:: Excerpt
In contrast to the "blanc" album, Best Selection "noir" compiles Aimer's heavier, rock-oriented tracks such as "RE:I AM", "Brave Shine", and "StarRingChild", and includes the new song "zero". The album peaked at #4 on Oricon's Weekly Album Chart on May 15, 2017 and charted for 66 weeks.

=== Track listing ===

CD
| No. | Title | Original album | Length |
|---|---|---|---|
| 1. | "StarRingChild" | Midnight Sun | 5:28 |
| 2. | "Brave Shine" | DAWN | 3:51 |
| 3. | "insane dream" | daydream | 4:12 |
| 4. | "Stars in the rain" | daydream | 5:00 |
| 5. | "Nemuri no Mori" (眠りの森; "Forest of Sleep") | Midnight Sun | 4:34 |
| 6. | "LAST STARDUST" | DAWN | 5:18 |
| 7. | "Kogoesou na Kisetsu Kara -extended ver.-" (凍えそうな季節から -extended ver.-; "From the Freezing Season -extended ver.-") | "Kogoesou na Kisetsu Kara" single | 3:46 |
| 8. | "Dare ka, Umi wo" (誰か、海を。; "Someone, the Sea.") | DAWN | 4:54 |
| 9. | "ninelie" | daydream | 4:20 |
| 10. | "holLow wORlD" | "broKen NIGHT/holLow wORlD" single | 4:35 |
| 11. | "us" | daydream | 4:34 |
| 12. | "s-AVE" | o1 | 4:36 |
| 13. | "Re: I Am" | Midnight Sun | 5:47 |
| 14. | "zero" |  | 3:08 |
| Total length: |  |  | 64:03 |

Blu-ray / DVD
| No. | Title | Length |
|---|---|---|
| 1. | "Kogoesouna Kisetsu Kara (凍えそうな季節から)" (Music video) |  |
| 2. | "Stars in the rain" (Music video) |  |
| 3. | "Brave Shine" (Music video) |  |
| 4. | "us" (Music video) |  |
| 5. | "Dare ka, Umi wo (誰か、海を。)" (Music video) |  |
| 6. | "Nemuri no Mori (眠りの森)" (Music video) |  |
| 7. | "insane dream" (Music video) |  |
| 8. | "RE:I AM" (Music video) |  |
| 9. | "ninelie" (Music video) |  |
| 10. | "StarRingChild" (Music video) |  |
| 11. | "s-AVE" (Music video) |  |
| 12. | "ninelie" (Live from Aimer Hall Tour 2016 @ Tokyo International Forum Hall A on 6 November 2016) |  |
| 13. | "Cold Sun" (Live from Aimer Hall Tour 2016 @ Tokyo International Forum Hall A on 6 November 2016) |  |

===Charts===

| Chart (2017) | Peak position |
|---|---|
| Japanese Hot Albums (Billboard) | 4 |
| Japanese Albums (Oricon) | 4 |
| South Korean International Albums (Gaon) | 5 |

===Sales and certifications===

| Region | Certification | Certified units/sales |
| Japan (RIAJ) | Gold | 100,000^{^} |
| South Korea | — | 500 |
^{^} Shipments figures based on certification alone.
::::
:: Raw data
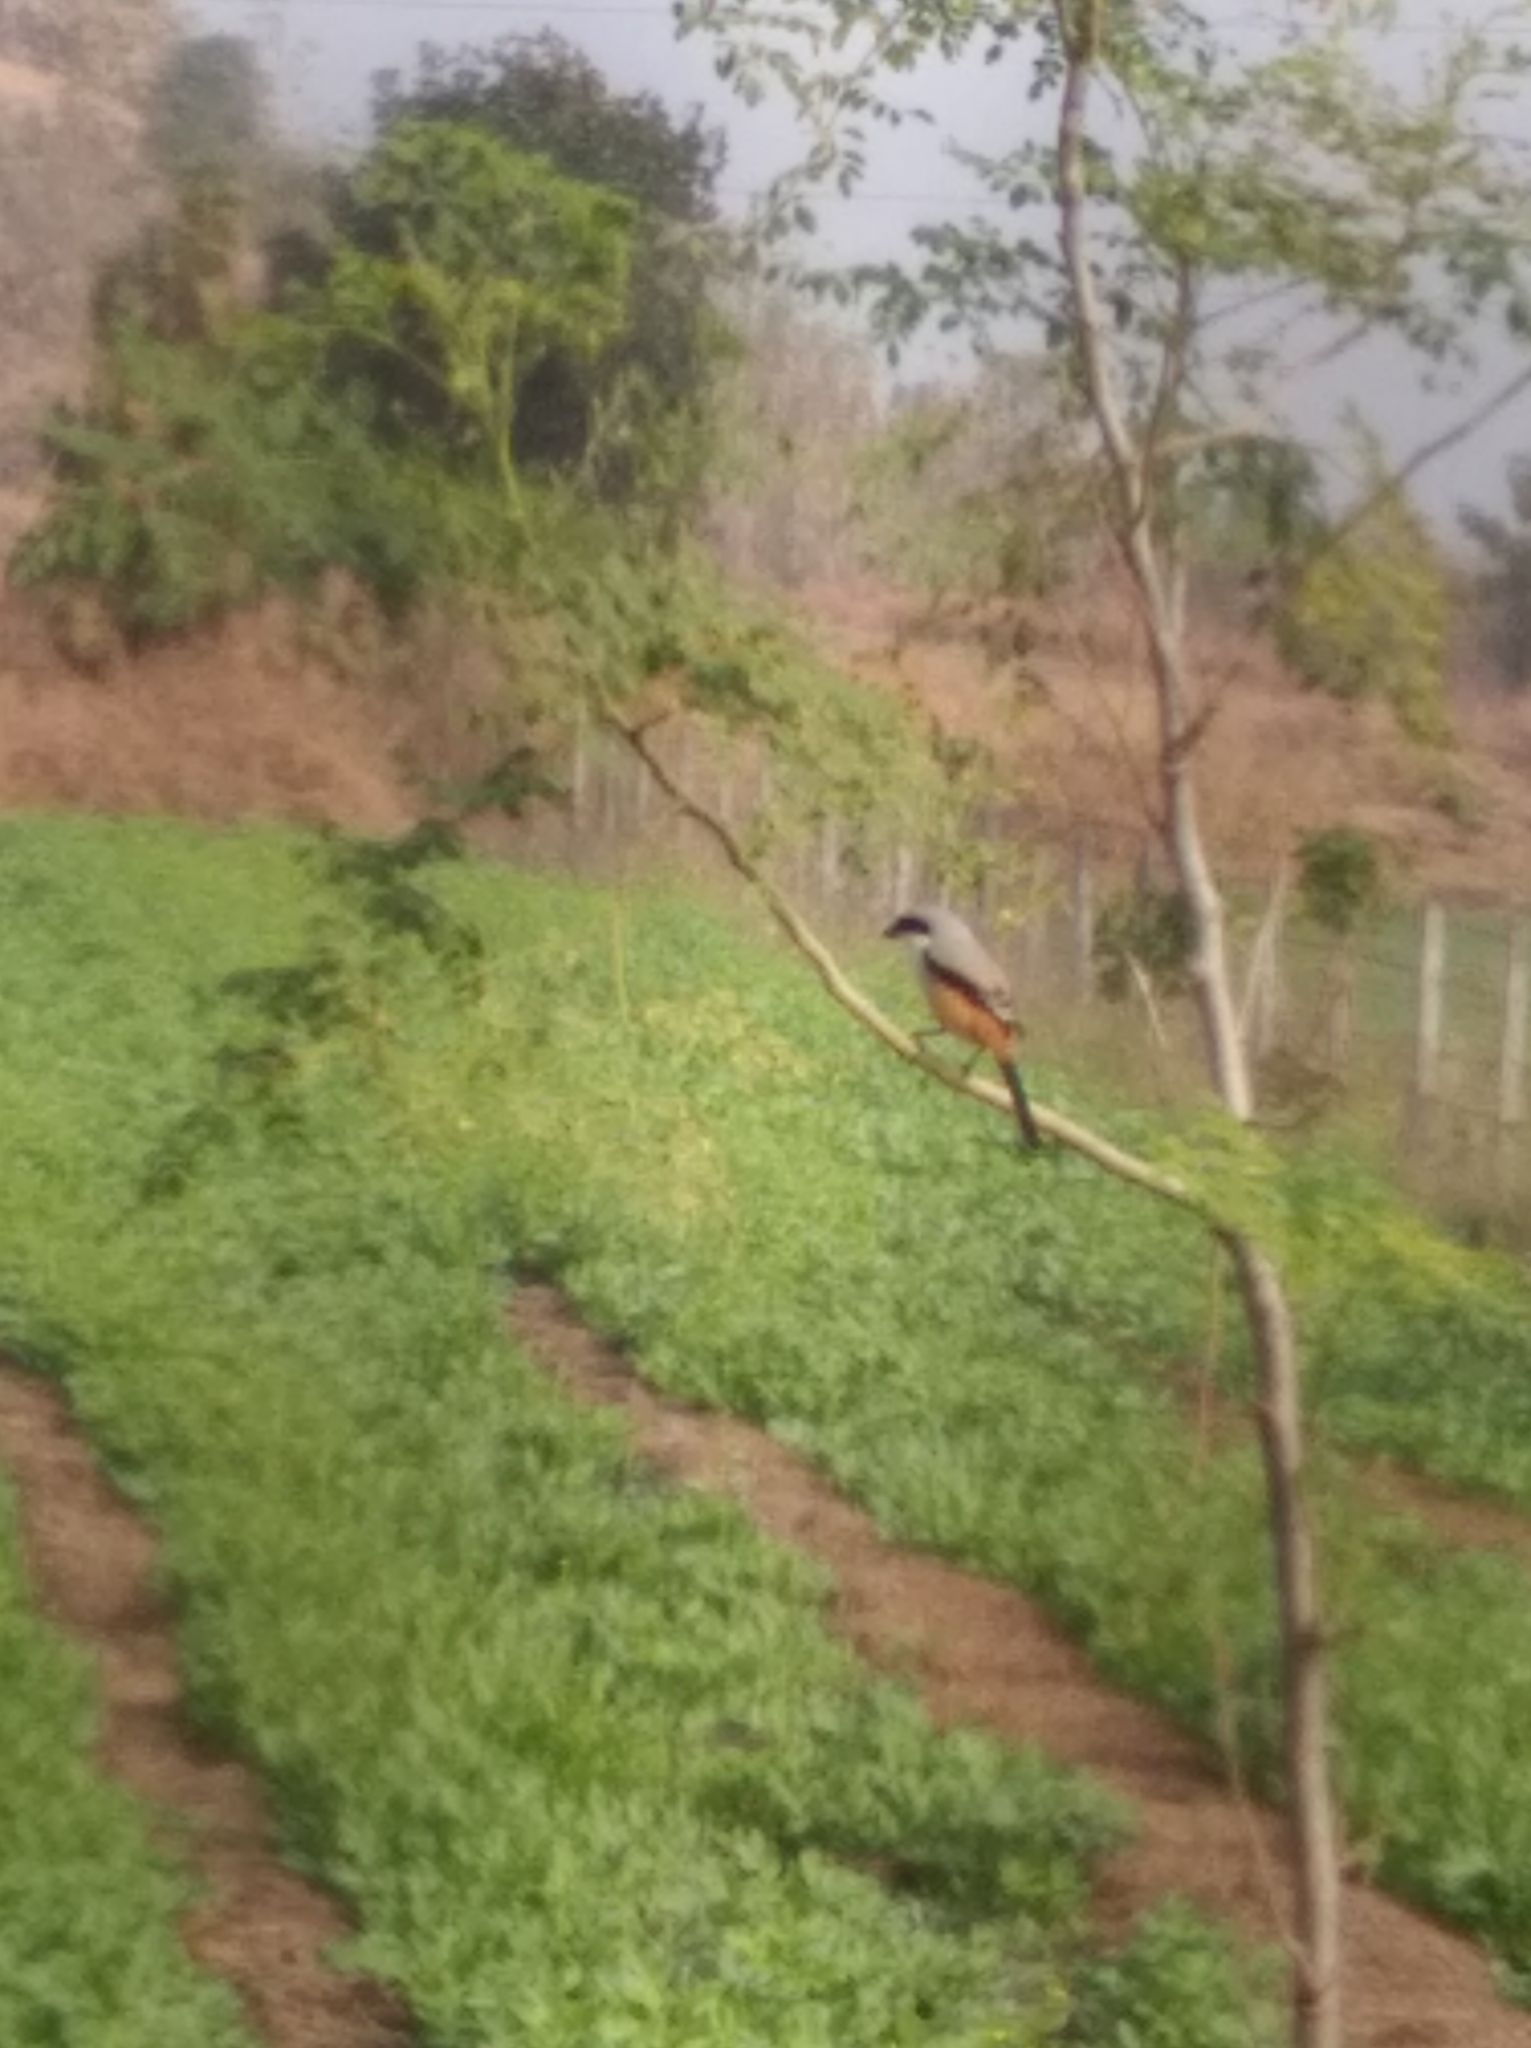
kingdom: Animalia
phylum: Chordata
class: Aves
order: Passeriformes
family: Laniidae
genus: Lanius
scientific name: Lanius schach
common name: Long-tailed shrike
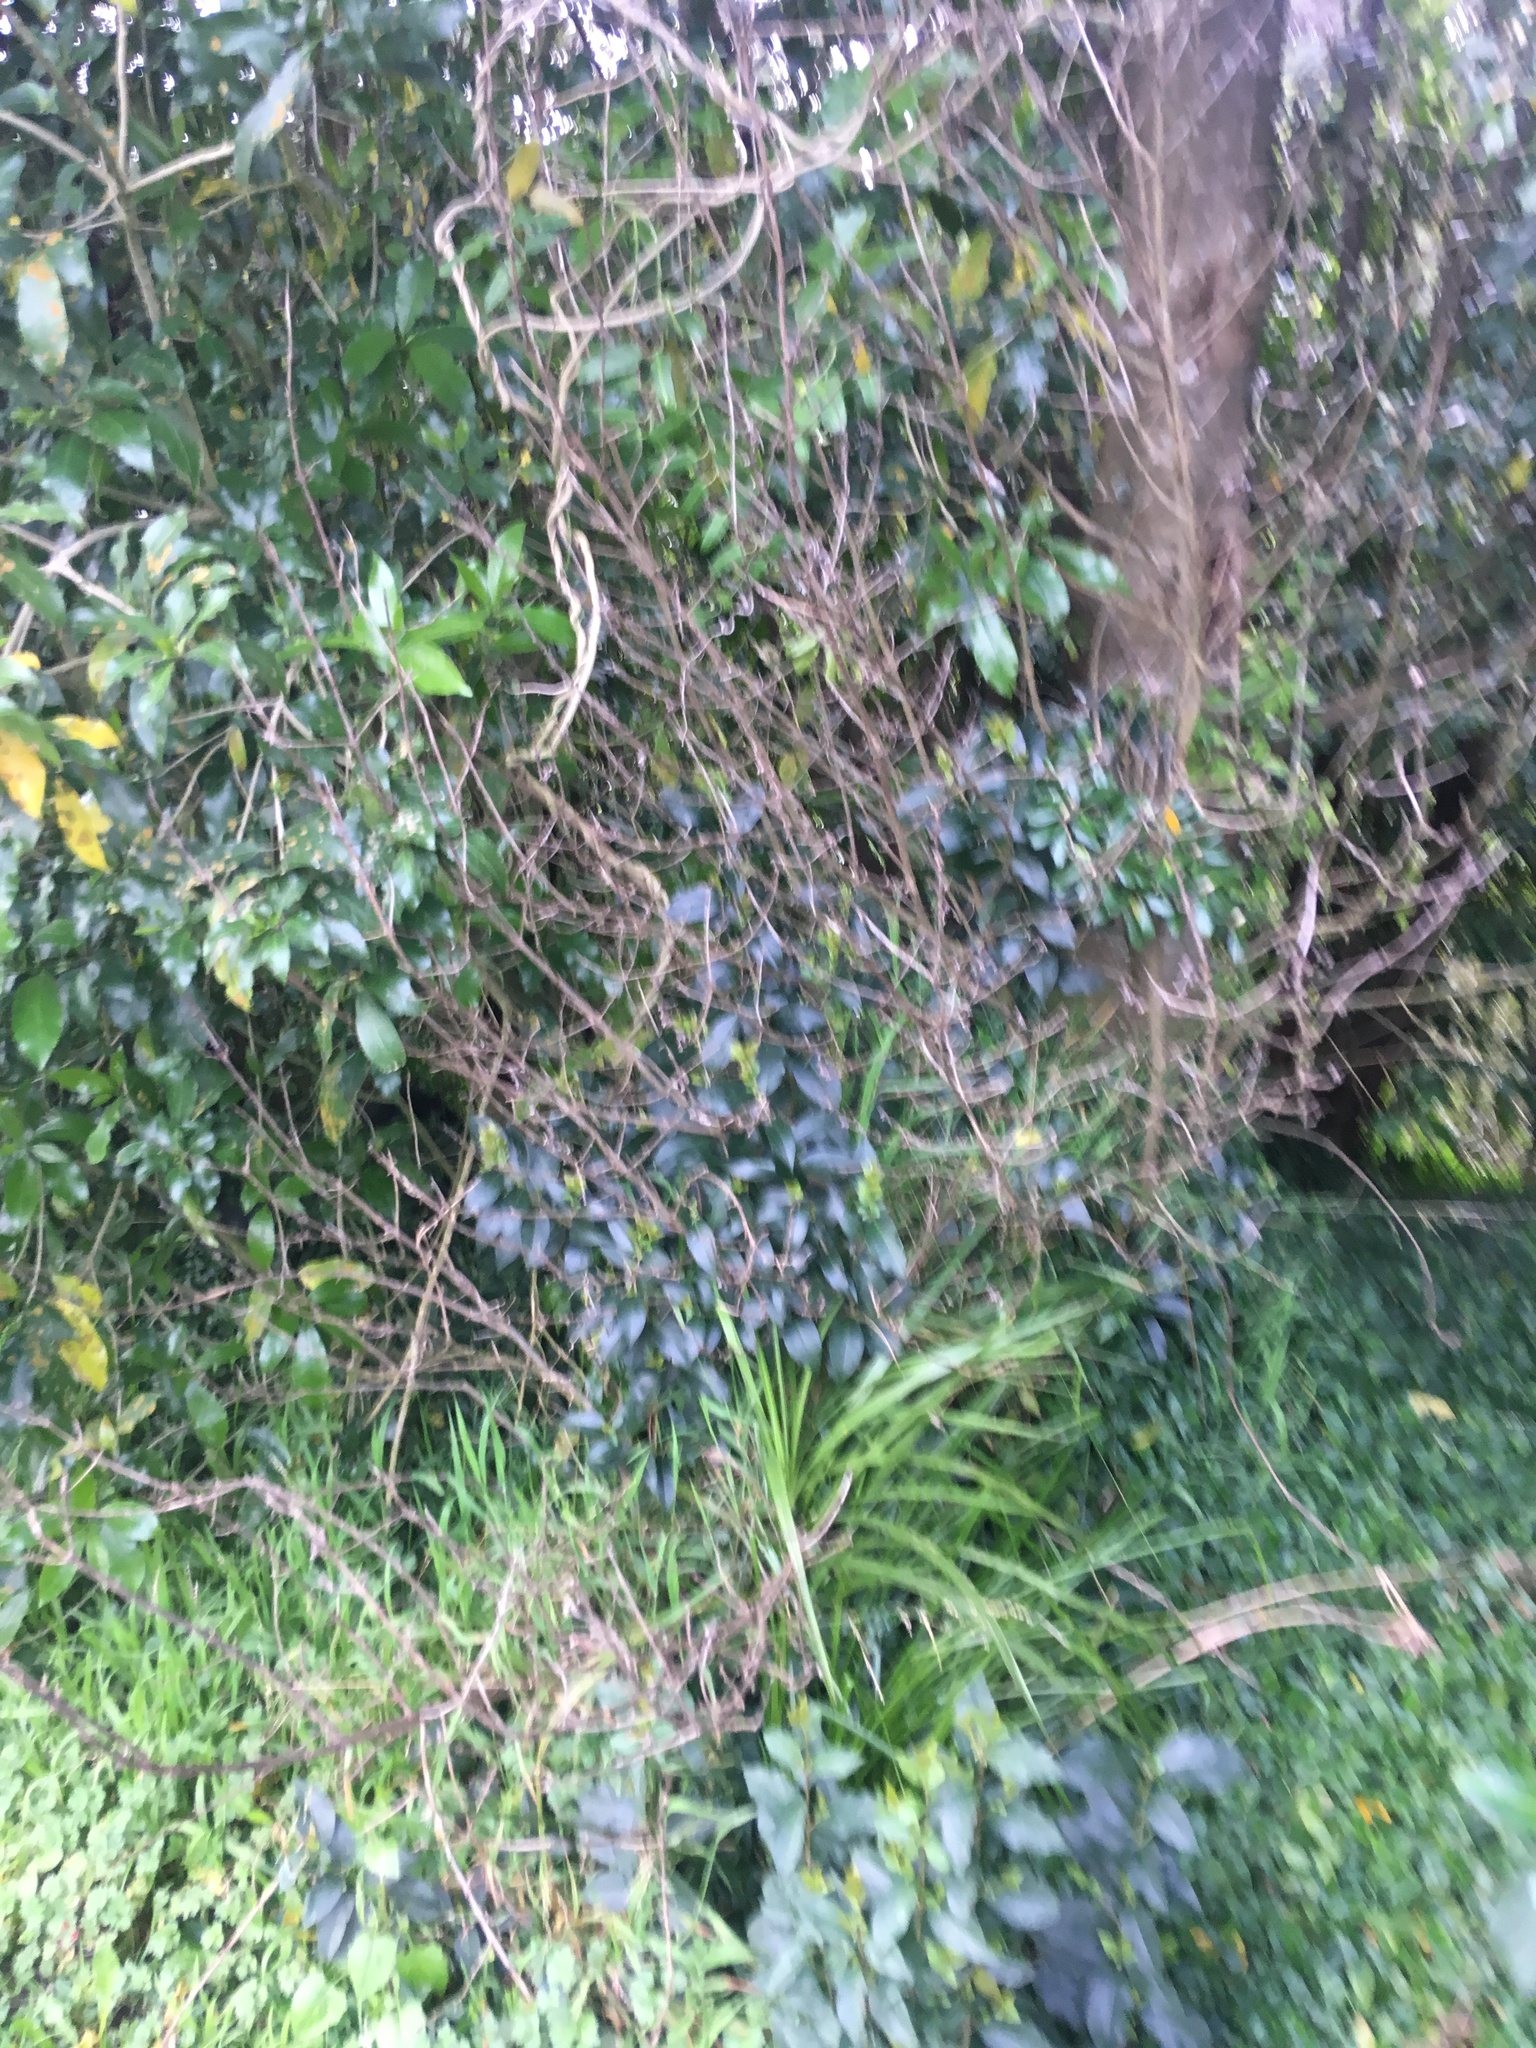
::::
- _What the task asks_
Edit the album description by copying everything from "In contrast to" down to "for 66 weeks.", with "heavier" changed to "darker".

- _Your response_
In contrast to the "blanc" album, Best Selection "noir" compiles Aimer's darker, rock-oriented tracks such as "RE:I AM", "Brave Shine", and "StarRingChild", and includes the new song "zero". The album peaked at #4 on Oricon's Weekly Album Chart on May 15, 2017 and charted for 66 weeks.